Contrary to Guyana’s arguments that the Essequibo Region was under Dutch rather than Spanish control, Venezuela contended that the United Kingdom, then the world’s superpower, used its military might to push back the Spanish from that area and had even threatened to resort to aggression at least four times between August and December 1896 if Venezuela did not agree to the 1897 Treaty that established the tribunal.
Professor Danae Azaria told the court that only three months after United States Secretary of State Richard Olney’s letter to the United Kingdom’s Prime Minister Lord Salisbury, he (Salisbury) sent an ultimatum to Venezuela’s President Joaquín Crespo.
He demanded reparation for the brief arrest by Venezuela of British policemen at Yuruan, an area that both Venezuela and Britain claimed.
She said that on October 20, 1897, the New York Herald reported that Great Britain had already sent Maxim guns to the border with Venezuela. “This is only one month before the beginning of negotiations that led to the Washington Treaty,” she said.
Dr Azaria said Venezuela was fully aware that the only way to stop Britain’s expansionist ambitions and aggression was the support of the United States. “If this support were to be withdrawn, “dangerous consequences would inevitably follow.”
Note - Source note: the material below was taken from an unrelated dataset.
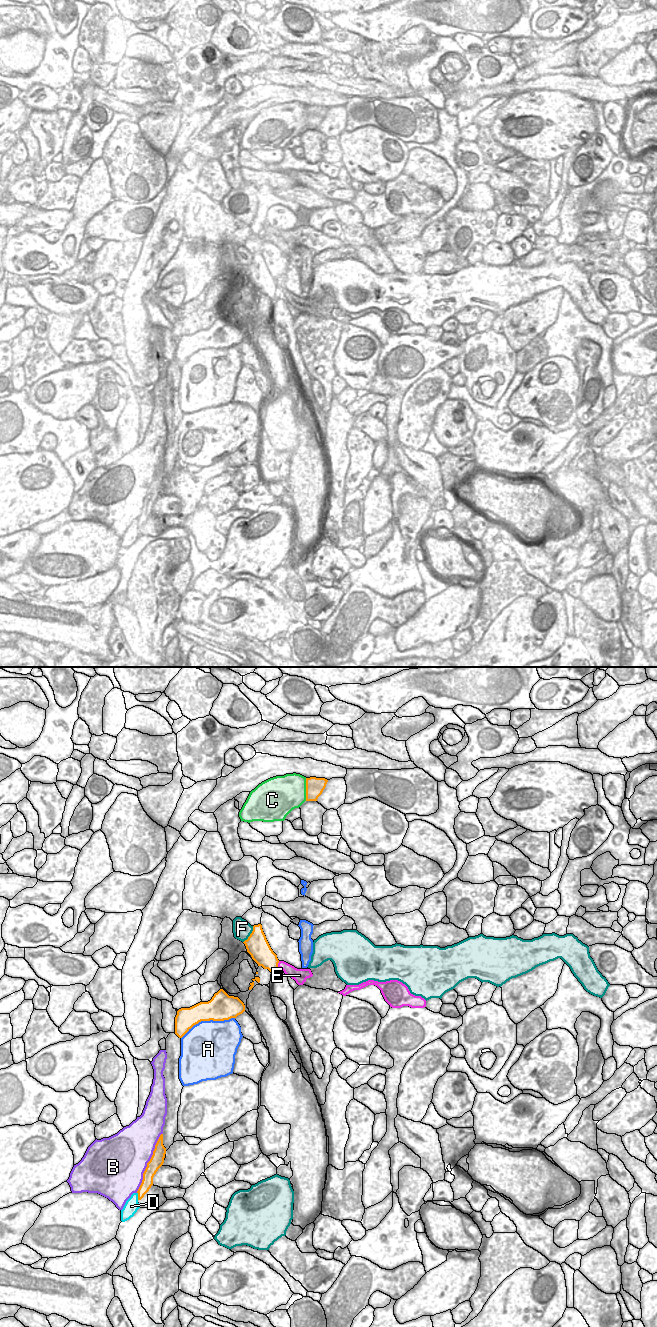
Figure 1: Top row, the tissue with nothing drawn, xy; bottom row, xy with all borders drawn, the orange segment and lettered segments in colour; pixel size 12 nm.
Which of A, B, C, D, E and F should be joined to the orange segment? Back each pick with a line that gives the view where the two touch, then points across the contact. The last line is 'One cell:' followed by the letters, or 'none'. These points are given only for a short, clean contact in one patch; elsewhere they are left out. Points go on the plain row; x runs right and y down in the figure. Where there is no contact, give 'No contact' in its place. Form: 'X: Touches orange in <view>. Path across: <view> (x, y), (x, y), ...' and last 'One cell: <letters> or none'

She also said that even after the 1899 boundary award, Britain went ahead and unilaterally began demarcating parts of the boundary in 1900.
She recited that faced with this clear pressure and the fear of losing more land, at a particularly vulnerable moment during the Venezuelan civil war, Venezuela had no choice but to send the Demarcation Commission.
Dr Azaria added that there is also overwhelming evidence that Venezuela’s fear was well founded, and that she only was able to obtain evidence that the Award was invalid in the second half of the 20th century.
The common thread through the lawyers’ arguments on the merits of Guyana’s case on the validity of the 1899 Arbitral Tribunal Award of the land boundary with Venezuela is that after fresh evidence surfaced about the manner in which the decision had been made, the 1966 Geneva Agreement became the new mechanism to settle the controversy over the frontier mutually through bilateral negotiations.
Though Venezuela is participating in the ICJ process its political and legal representatives made it clear that that country does not recognise the jurisdiction of that court in the matter.
Professor Paolo Palchetti sought to discredit Guyana’s argument that the supposed 1944 posthumous letter by Mallet-Prevost, an American lawyer for Venezuela at the 1899 Tribunal, was a “mishmash of unreliable anecdotes.”
Dr Palchetti said there was more information around which to back up Mallet-Prevost’s view that the award in favour of the United Kingdom was the result of collusion between Russia and the United Kingdom and pressure by that tribunal’s president, Russian jurist Friedrich Martens.
Dr Tams added that the Tribunal failed to first investigate and ascertain the extent of the territories belonging to the Netherlands and Spain.
Dealing with the issue of an absence of reasons by the Tribunal for its decision, he said it was impossible to understand what guided the Tribunal in its decision.
In that regard, he said the tribunal was unable to put on paper any legal consideration that might have guided its decision. “This lack of reasons is in itself, as we have shown, reason to render the Award invalid. But it is also indicative of the Tribunal’s decision-making process,” Dr Tams also said.